## PROBLEM TO SOLVE:
Copy every line of the records exactly, without including the images.

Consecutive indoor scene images
/---

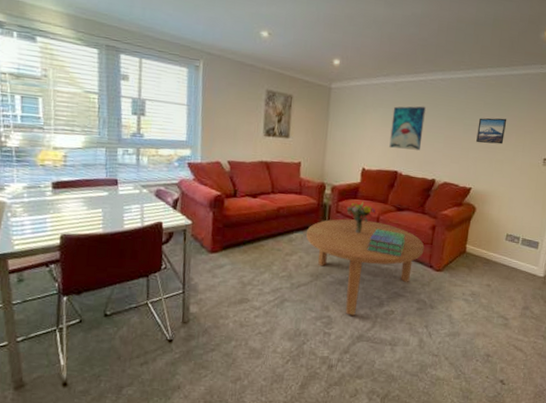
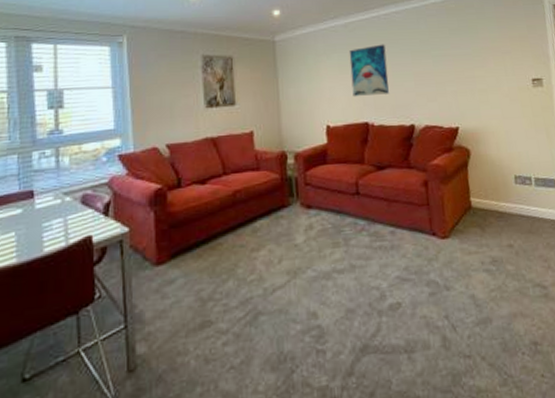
coffee table: present [306,218,424,316] -> none [273,188,421,320]
bouquet: present [346,201,376,234] -> none [316,166,352,208]
stack of books: present [367,228,406,257] -> none [350,196,396,229]
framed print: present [476,118,507,145] -> none [447,42,482,74]

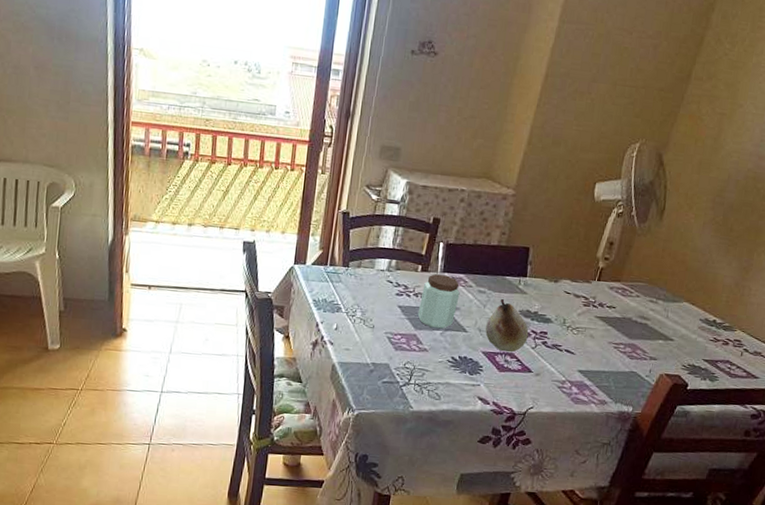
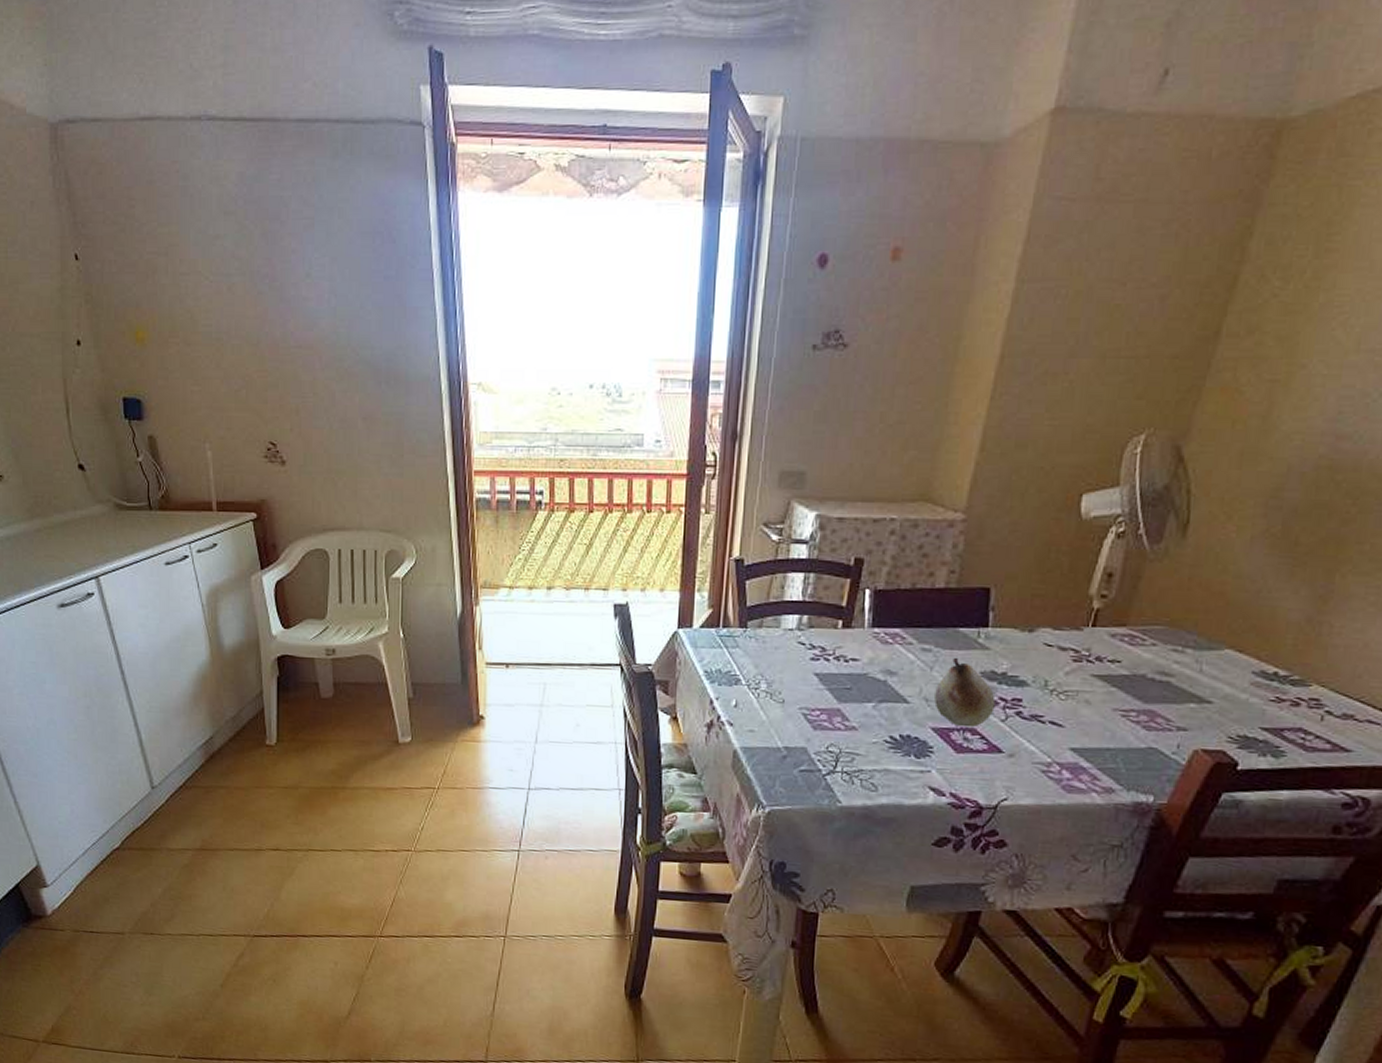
peanut butter: present [417,274,460,329] -> none [840,630,896,700]

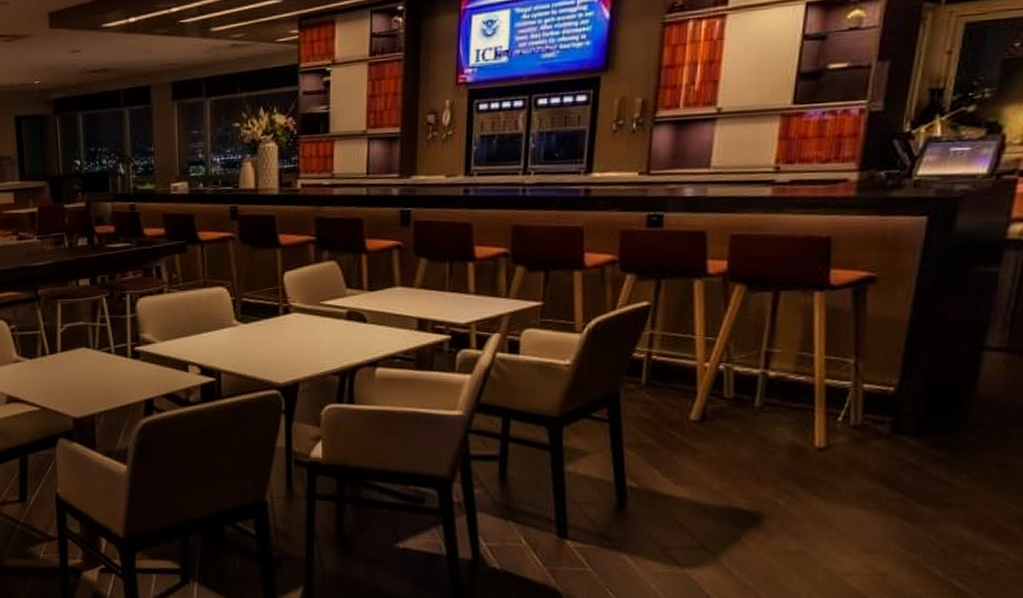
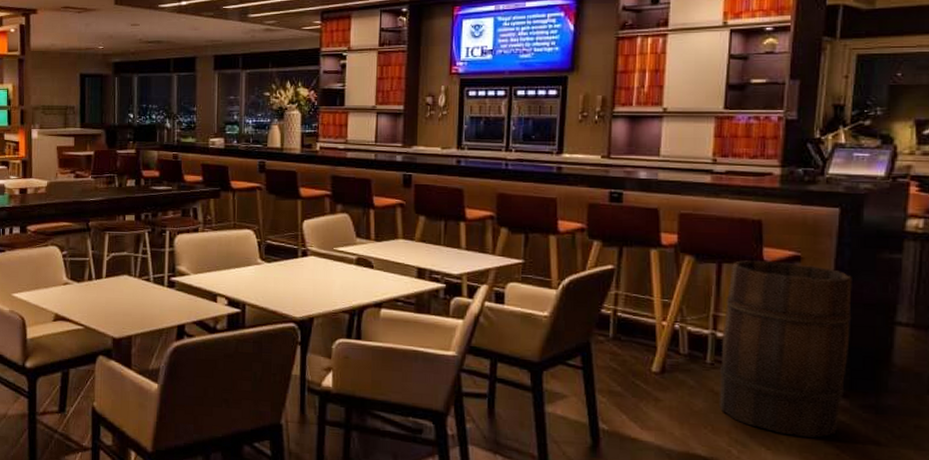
wooden barrel: none [768,285,936,483] -> present [720,260,852,438]

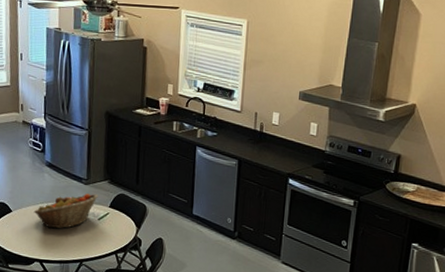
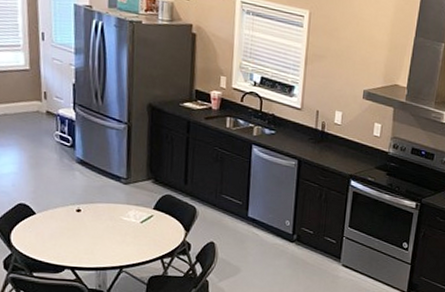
fruit basket: present [33,193,98,229] -> none [62,194,140,233]

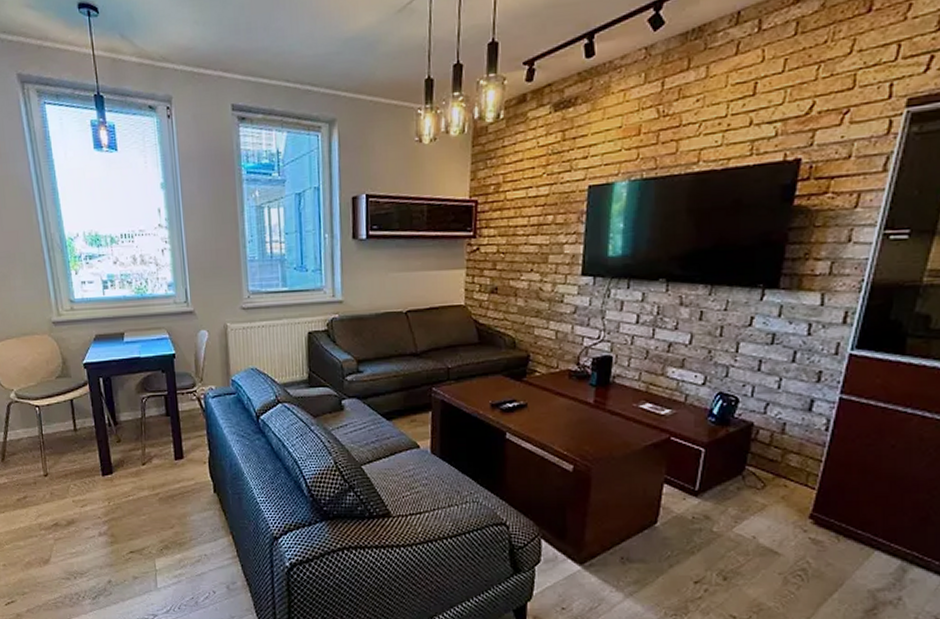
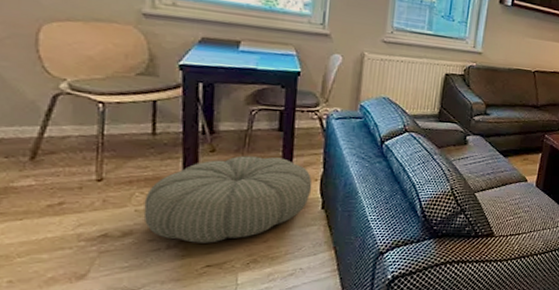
pouf: none [77,443,203,530] -> present [143,156,313,243]

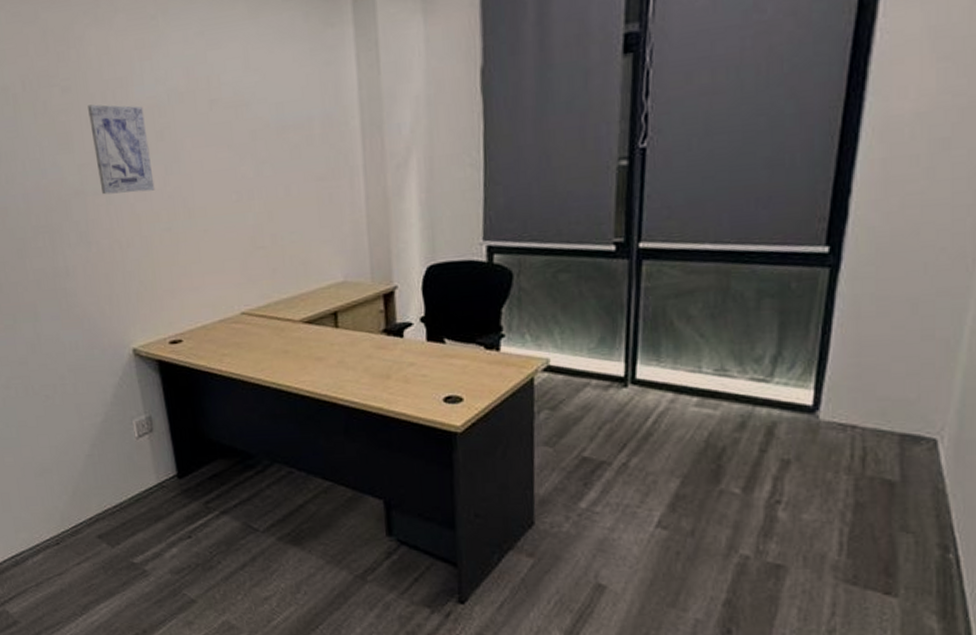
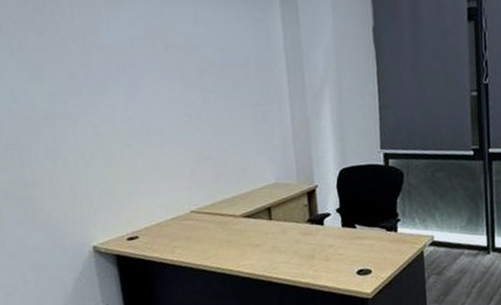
wall art: present [88,104,155,195] -> none [59,46,117,118]

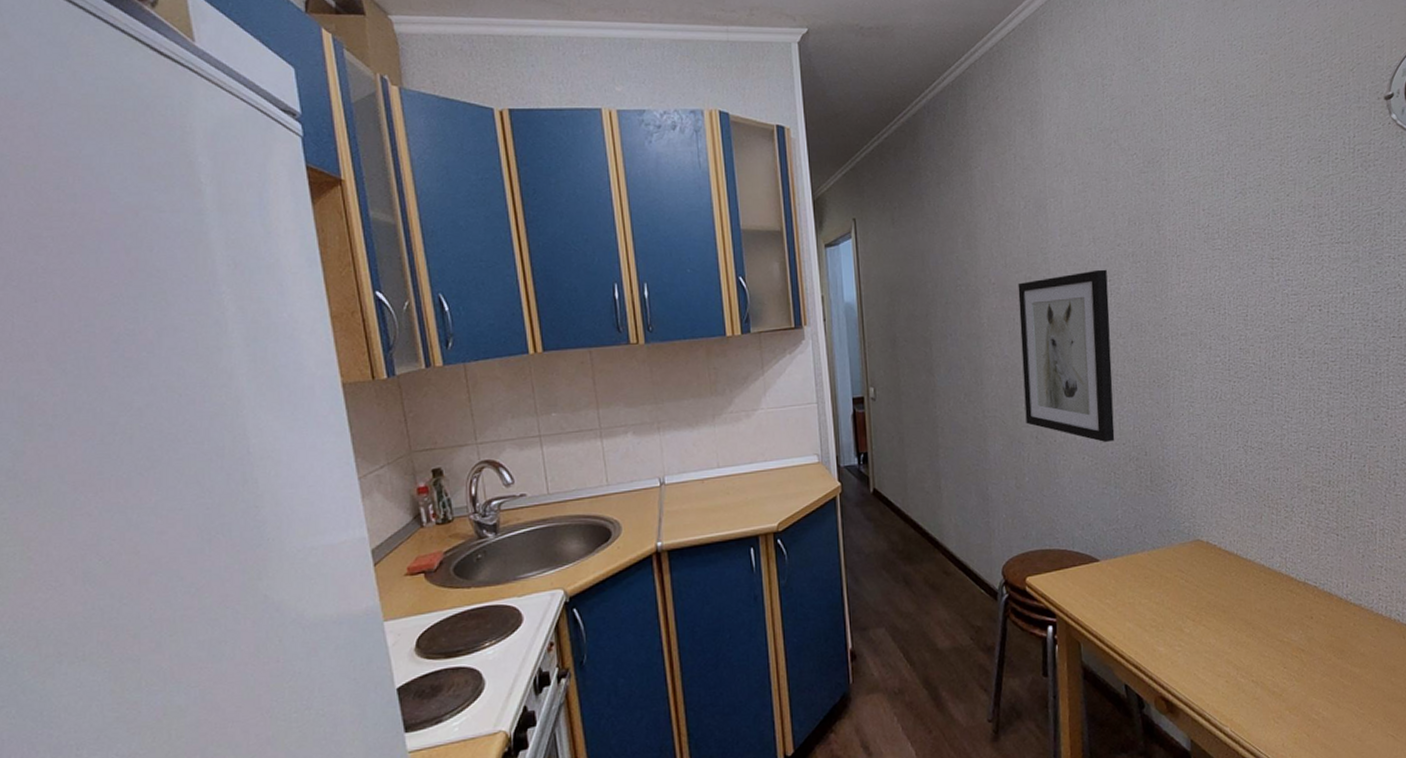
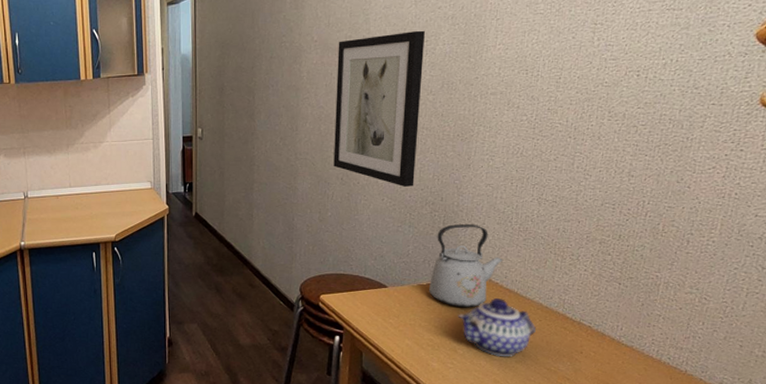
kettle: none [1144,479,1218,578] -> present [429,223,504,308]
teapot: none [1179,562,1262,633] -> present [458,297,536,357]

\---

## EXERCISE ANSWER:
coffee table: present [306,218,424,316] -> none [273,188,421,320]
bouquet: present [346,201,376,234] -> none [316,166,352,208]
stack of books: present [367,228,406,257] -> none [350,196,396,229]
framed print: present [476,118,507,145] -> none [447,42,482,74]

peanut butter: present [417,274,460,329] -> none [840,630,896,700]

wooden barrel: none [768,285,936,483] -> present [720,260,852,438]

fruit basket: present [33,193,98,229] -> none [62,194,140,233]

pouf: none [77,443,203,530] -> present [143,156,313,243]

wall art: present [88,104,155,195] -> none [59,46,117,118]

kettle: none [1144,479,1218,578] -> present [429,223,504,308]
teapot: none [1179,562,1262,633] -> present [458,297,536,357]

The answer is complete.